● Problem to work on: This exercise calls for the whole listing to be given again exactly, without images.

● Data listing:
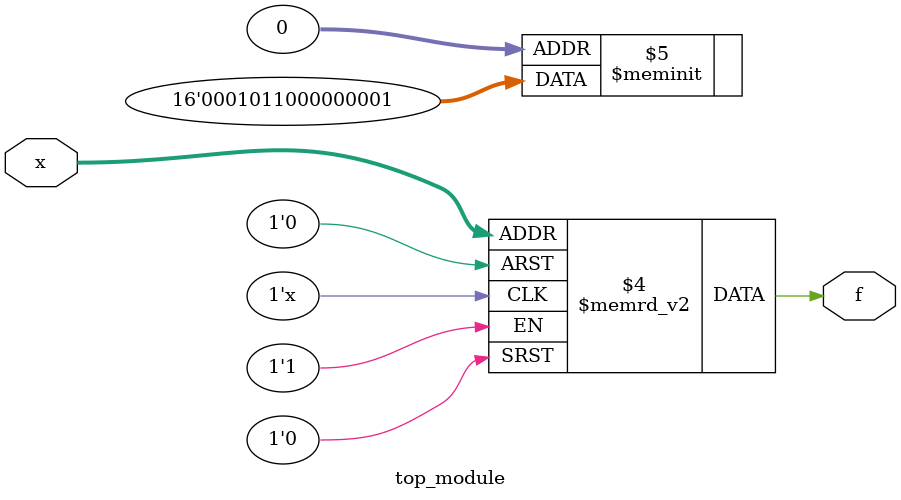
<source format=sv>
module top_module (
    input [4:1] x,
    output logic f
);

always_comb begin
    case (x)
        4'b0000, 4'b1001, 4'b1100, 4'b1010: f = 1'b1;
        4'b0001, 4'b0010, 4'b0011, 4'b0100, 4'b0101, 4'b0110, 4'b0111, 4'b1000, 4'b1011, 4'b1101, 4'b1110, 4'b1111: f = 1'b0;
    endcase
end

endmodule

</source>
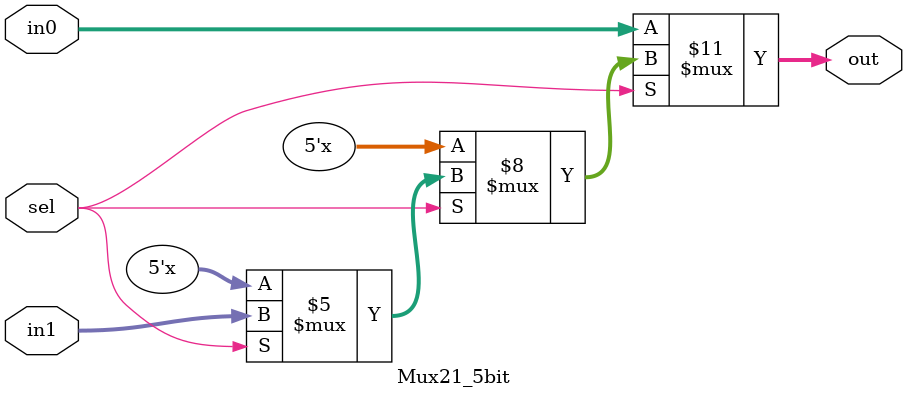
<source format=v>
`timescale 1ns / 1ps
module Mux21_5bit(out, in0, in1, sel);

input [4:0] in0, in1;
input sel;
output reg [4:0] out;

always @(in0 or in1 or sel) begin
	if (sel == 1'b0)
		out = in0;
	else if (sel == 1'b1)
		out = in1;
end

endmodule

</source>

● Solution:
<source format=sv>
module top_module (
    input [4:1] x,
    output logic f
);

always_comb begin
    case (x)
        4'b0000, 4'b1001, 4'b1100, 4'b1010: f = 1'b1;
        4'b0001, 4'b0010, 4'b0011, 4'b0100, 4'b0101, 4'b0110, 4'b0111, 4'b1000, 4'b1011, 4'b1101, 4'b1110, 4'b1111: f = 1'b0;
    endcase
end

endmodule

</source>
<source format=v>
`timescale 1ns / 1ps
module Mux21_5bit(out, in0, in1, sel);

input [4:0] in0, in1;
input sel;
output reg [4:0] out;

always @(in0 or in1 or sel) begin
	if (sel == 1'b0)
		out = in0;
	else if (sel == 1'b1)
		out = in1;
end

endmodule

</source>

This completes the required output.